» BRIEF: Nothing outside the range below should be printed. Output exactly the lines from the line with "130 287 30.05" to the line with "409 81 122.56", both included.

[[ AVAILABLE RECORDS, beginning ]]

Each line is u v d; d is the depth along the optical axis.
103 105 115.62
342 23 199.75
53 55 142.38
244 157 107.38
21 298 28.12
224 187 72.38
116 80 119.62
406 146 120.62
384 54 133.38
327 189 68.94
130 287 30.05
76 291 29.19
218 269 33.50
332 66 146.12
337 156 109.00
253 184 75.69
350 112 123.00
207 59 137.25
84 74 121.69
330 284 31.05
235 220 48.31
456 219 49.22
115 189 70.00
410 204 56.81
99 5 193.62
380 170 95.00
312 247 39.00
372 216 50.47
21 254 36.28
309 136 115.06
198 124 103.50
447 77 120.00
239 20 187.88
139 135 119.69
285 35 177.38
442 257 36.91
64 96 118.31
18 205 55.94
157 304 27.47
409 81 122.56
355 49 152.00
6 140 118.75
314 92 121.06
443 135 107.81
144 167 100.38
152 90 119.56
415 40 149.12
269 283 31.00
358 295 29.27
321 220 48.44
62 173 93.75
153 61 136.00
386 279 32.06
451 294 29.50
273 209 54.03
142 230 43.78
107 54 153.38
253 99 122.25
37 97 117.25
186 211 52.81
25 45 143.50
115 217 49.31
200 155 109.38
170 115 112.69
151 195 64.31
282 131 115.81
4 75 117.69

[[ AVAILABLE RECORDS, end ]]

» WORKED SOLUTION:
130 287 30.05
76 291 29.19
218 269 33.50
332 66 146.12
337 156 109.00
253 184 75.69
350 112 123.00
207 59 137.25
84 74 121.69
330 284 31.05
235 220 48.31
456 219 49.22
115 189 70.00
410 204 56.81
99 5 193.62
380 170 95.00
312 247 39.00
372 216 50.47
21 254 36.28
309 136 115.06
198 124 103.50
447 77 120.00
239 20 187.88
139 135 119.69
285 35 177.38
442 257 36.91
64 96 118.31
18 205 55.94
157 304 27.47
409 81 122.56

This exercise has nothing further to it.